Bilim, kültür, sanat dünyamız son yıllarda büyük bir tehlike ile donma- kuruma tehlikesiyle karşı karşıyaydı, Bilim dünyasındaki tartışmalar akademinin sorgu sual kabul etmez jargonu ile sınırlandırılmıştı. Gelişme de teknolojinin marifetleriyle sınırlı kalıyordu. Türker Kılıç Hoca’nın kitabı bu kapalı dünyayı açma halka ulaştırma, verimli bir tartışmayı başlatma konusunda ciddi bir adım oldu. Bu nedenle çalışmanın yaygınlaşmasında ve tartışılmasında büyük fayda var.

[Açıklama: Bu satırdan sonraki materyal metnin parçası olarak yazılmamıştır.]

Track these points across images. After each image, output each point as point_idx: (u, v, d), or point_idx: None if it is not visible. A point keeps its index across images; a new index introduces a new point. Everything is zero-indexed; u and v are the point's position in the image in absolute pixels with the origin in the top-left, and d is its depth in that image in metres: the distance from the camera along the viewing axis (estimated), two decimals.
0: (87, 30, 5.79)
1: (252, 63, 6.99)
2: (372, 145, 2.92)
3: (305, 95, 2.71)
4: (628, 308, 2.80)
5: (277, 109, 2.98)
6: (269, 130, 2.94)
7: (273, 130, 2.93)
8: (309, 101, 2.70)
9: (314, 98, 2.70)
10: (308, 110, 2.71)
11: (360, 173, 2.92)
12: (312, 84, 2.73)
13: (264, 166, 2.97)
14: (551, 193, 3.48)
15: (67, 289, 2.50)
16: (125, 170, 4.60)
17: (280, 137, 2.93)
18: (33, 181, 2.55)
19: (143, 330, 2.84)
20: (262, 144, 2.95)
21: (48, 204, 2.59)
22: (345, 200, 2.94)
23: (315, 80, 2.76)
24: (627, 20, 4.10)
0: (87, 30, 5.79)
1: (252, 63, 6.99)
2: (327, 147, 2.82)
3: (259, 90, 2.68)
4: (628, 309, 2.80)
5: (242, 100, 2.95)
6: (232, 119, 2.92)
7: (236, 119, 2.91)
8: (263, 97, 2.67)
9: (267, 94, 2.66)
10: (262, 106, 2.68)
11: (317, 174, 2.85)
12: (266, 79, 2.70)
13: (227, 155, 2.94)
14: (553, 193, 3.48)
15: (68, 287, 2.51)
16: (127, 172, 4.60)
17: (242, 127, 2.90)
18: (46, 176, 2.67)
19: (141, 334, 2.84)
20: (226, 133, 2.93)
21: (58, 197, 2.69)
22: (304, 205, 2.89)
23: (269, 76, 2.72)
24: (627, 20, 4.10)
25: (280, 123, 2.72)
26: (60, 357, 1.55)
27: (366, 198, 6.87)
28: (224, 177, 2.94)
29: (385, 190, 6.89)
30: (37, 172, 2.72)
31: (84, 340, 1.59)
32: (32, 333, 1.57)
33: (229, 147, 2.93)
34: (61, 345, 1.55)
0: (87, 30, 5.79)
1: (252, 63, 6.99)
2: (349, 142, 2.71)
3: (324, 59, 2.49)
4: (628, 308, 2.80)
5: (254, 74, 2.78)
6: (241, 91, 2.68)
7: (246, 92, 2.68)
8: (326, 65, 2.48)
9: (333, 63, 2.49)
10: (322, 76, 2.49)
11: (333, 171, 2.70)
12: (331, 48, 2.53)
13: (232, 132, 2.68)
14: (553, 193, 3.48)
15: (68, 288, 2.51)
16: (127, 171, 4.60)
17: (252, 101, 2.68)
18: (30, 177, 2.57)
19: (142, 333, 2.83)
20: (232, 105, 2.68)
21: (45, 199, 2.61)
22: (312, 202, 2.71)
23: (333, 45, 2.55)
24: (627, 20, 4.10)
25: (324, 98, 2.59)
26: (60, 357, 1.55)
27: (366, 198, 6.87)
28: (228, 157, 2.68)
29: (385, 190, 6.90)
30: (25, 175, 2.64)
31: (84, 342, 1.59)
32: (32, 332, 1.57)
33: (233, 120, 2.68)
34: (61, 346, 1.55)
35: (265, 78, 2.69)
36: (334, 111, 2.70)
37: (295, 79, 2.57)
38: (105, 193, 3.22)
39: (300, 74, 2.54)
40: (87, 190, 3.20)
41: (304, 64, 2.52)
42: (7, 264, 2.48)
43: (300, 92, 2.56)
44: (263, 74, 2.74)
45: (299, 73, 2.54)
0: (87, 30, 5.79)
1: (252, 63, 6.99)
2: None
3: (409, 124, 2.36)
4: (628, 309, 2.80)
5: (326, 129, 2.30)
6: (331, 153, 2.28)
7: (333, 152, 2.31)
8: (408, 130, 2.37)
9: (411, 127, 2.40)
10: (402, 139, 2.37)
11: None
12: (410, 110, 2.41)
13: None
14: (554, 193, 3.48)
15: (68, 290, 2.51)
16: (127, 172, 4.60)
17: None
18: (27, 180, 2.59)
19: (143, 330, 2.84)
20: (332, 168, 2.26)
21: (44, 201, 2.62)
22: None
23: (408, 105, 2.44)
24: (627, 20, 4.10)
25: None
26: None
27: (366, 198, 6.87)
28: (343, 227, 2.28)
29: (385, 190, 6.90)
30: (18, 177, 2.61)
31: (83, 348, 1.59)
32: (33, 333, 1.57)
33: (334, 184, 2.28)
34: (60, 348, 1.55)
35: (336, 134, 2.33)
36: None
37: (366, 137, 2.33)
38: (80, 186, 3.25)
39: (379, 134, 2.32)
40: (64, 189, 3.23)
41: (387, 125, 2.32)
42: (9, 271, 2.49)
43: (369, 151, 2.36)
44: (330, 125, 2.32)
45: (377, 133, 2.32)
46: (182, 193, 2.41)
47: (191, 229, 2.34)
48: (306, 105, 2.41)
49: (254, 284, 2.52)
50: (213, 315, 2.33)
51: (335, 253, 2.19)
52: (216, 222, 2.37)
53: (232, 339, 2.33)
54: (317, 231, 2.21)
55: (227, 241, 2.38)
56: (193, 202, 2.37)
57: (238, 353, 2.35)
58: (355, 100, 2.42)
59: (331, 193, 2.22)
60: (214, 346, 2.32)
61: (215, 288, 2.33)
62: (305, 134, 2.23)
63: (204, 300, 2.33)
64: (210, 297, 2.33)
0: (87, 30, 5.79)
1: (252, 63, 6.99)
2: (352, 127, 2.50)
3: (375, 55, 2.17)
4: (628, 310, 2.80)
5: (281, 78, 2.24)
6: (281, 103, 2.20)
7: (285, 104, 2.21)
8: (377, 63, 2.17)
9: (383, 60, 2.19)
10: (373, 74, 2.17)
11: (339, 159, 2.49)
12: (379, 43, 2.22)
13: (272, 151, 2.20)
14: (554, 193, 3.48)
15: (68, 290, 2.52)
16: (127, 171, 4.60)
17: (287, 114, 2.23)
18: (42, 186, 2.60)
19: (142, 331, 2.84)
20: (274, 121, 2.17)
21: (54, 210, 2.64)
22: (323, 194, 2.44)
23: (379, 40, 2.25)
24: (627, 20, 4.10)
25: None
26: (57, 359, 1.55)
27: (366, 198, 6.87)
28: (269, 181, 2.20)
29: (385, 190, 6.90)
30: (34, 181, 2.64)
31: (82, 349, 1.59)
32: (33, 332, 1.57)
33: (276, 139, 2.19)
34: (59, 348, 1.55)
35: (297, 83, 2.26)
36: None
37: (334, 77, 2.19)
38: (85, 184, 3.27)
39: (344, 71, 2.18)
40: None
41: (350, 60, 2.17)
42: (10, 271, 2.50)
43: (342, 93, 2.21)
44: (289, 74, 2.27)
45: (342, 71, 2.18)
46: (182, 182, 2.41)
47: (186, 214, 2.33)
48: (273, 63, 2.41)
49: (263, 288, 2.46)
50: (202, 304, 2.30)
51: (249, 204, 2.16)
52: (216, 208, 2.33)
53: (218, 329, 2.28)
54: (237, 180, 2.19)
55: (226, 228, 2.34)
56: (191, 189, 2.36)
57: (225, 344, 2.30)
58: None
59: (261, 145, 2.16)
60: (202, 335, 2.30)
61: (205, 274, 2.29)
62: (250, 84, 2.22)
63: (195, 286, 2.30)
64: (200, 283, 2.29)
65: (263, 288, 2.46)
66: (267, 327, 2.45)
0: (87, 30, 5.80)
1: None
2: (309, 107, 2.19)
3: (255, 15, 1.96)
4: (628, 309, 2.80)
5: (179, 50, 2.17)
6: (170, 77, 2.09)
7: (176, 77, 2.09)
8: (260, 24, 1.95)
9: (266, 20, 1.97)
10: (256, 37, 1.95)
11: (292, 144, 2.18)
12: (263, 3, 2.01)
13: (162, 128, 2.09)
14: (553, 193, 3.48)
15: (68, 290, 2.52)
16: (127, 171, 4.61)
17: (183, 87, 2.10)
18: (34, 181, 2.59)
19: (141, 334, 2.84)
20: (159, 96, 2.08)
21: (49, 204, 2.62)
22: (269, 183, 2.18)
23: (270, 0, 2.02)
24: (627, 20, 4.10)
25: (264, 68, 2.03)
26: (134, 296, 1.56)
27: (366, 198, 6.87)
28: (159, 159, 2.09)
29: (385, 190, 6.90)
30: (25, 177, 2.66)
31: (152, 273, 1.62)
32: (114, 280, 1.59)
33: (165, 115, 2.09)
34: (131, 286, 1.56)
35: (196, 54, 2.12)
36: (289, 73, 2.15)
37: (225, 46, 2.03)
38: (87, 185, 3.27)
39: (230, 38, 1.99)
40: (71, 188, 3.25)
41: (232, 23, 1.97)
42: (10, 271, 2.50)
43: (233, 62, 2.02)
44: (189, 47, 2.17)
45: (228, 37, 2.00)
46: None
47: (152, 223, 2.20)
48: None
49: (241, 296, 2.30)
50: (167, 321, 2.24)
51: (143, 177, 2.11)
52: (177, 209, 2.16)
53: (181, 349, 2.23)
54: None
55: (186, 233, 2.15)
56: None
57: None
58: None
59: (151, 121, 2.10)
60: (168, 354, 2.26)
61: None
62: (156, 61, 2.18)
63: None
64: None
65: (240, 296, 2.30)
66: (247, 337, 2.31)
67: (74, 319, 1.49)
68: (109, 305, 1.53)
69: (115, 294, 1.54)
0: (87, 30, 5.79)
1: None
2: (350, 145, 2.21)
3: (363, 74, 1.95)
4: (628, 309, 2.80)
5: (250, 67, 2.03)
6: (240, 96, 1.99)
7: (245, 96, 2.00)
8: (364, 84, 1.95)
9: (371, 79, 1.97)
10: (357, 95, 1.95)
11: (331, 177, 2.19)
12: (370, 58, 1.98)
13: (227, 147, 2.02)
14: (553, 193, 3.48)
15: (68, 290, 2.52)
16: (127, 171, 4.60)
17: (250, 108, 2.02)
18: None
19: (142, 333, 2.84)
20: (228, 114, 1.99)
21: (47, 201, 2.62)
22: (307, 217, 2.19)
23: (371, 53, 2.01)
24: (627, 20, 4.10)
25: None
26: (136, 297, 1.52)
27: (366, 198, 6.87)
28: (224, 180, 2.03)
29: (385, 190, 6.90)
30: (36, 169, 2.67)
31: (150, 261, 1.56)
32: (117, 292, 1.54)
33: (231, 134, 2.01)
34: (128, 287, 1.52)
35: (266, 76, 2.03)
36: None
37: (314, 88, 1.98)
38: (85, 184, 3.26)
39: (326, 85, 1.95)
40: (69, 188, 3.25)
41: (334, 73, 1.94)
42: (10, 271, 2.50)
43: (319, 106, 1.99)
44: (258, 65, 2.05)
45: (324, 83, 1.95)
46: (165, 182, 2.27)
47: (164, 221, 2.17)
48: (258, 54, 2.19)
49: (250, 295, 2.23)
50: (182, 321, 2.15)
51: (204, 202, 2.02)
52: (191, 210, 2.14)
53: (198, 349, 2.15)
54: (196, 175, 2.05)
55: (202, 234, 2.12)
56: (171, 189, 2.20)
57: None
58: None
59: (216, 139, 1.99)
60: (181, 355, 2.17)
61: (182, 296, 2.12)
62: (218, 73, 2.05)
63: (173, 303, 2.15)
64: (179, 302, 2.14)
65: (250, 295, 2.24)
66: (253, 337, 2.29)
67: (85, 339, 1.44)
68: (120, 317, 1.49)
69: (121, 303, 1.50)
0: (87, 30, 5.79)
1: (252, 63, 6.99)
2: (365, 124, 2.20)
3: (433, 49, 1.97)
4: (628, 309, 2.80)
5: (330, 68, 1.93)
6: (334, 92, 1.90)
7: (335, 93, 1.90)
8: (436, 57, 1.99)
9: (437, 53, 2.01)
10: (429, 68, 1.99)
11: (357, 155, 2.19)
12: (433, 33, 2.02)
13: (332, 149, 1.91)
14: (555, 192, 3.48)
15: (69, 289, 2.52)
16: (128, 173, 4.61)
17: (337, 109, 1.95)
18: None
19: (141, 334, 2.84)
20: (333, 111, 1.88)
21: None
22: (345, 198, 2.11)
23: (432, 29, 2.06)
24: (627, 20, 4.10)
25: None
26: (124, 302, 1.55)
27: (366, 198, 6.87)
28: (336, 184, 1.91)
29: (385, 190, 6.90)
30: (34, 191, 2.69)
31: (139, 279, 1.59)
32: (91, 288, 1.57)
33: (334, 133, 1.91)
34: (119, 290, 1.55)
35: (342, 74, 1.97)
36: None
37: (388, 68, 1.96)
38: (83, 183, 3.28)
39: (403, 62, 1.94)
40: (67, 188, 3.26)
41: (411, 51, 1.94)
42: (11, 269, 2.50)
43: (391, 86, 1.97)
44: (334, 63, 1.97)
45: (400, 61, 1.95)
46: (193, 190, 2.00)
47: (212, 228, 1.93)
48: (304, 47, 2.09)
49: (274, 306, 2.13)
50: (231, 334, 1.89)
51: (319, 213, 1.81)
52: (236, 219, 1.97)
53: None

Kuşkusuz herkese öneriyorum ama özellikle de sol kesimin önyargısız bir şekilde incelemesi ve tartışması ufuk açıcı olacaktır.

Bu yazıda, Yordam Kitap’tan, Aklın İsyanı, (Alan Woods, Marksizm ve Siyaset (Can Soyer) Sol Yayınları’ndan Anti-Dühring, Doğanın Diyalektiği, (Engels) Kutsal Aile (Marx-Engels) Grundrisse (Marx) yararlanılmıştır.